Aneurysms arising from the A1 segment are extremely uncommon, with a reported incidence of 1%–2%.8 Most of these aneurysms arise from the junction of ACA with a perforator.811 Associated anomalies with an A1 segment aneurysm are well known. Fenestration is the most common anomaly to predispose to aneurysm formation of the A1 segment.8 Anomalous origin of a cortical branch from the A1 segment also predisposes to the formation of saccular aneurysms because of alteration in the hemodynamics.3,8,11 Aneurysms have also been reported at the origin of the accessory MCA from the A1 segment.8,12 In our patient, we observed the aneurysm arising from the distal aspect of the junction between the CMA and the left A1 segment, which was confirmed at surgery. The altered hemodynamics at this location must have been responsible for the formation of the aneurysm in our case. Most of the A1 segment aneurysms reported in the literature were small. Wakabayashi et al11 considered smaller size as one of the characteristic features of the A1 aneurysm. However, our patient had a large aneurysm, probably due to the augmentation of the hemodynamic stress from aplasia of the right A1 segment.

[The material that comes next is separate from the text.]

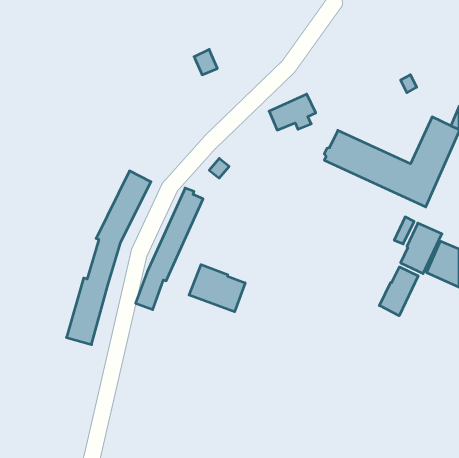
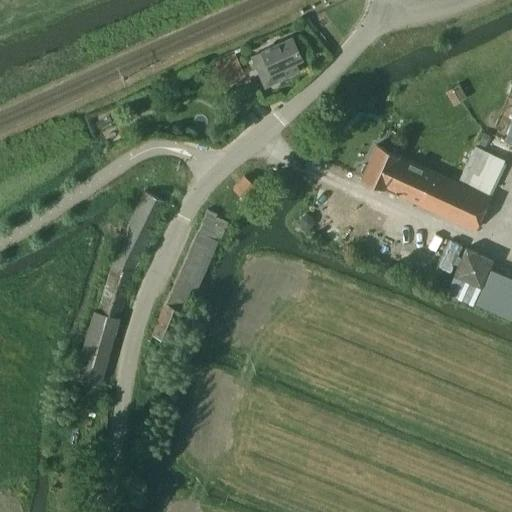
building: [269,94,316,130] -> [250,39,302,79]
building: [189,265,245,312] -> none
building: [379,267,418,316] -> none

Suzuki et al8 and Hino et al10 have mentioned a high incidence of the multiplicity of aneurysms in association with the A1 segment aneurysm, even though we did not observe any additional aneurysms in our patient. While performing angiography for saccular aneurysms arising from the A1 segment, one should use caudal angulation or basal views to demonstrate the precise origin of the aneurysm and its neck.10 3D rotational angiography is likely to show this relationship better.10

To our knowledge, this is the first report in the literature of an anomalous origin of the CMA from the A1 segment and an associated saccular aneurysm at its origin. When an A1 aneurysm is found, one should carefully scrutinize the angiograms to identify anomalies. Further basal views should be used to delineate the aneurysm and associated anomalies better. When an anomalous cortical branch is identified, every effort should be made to trace its full course to aid surgery or endovascular treatment.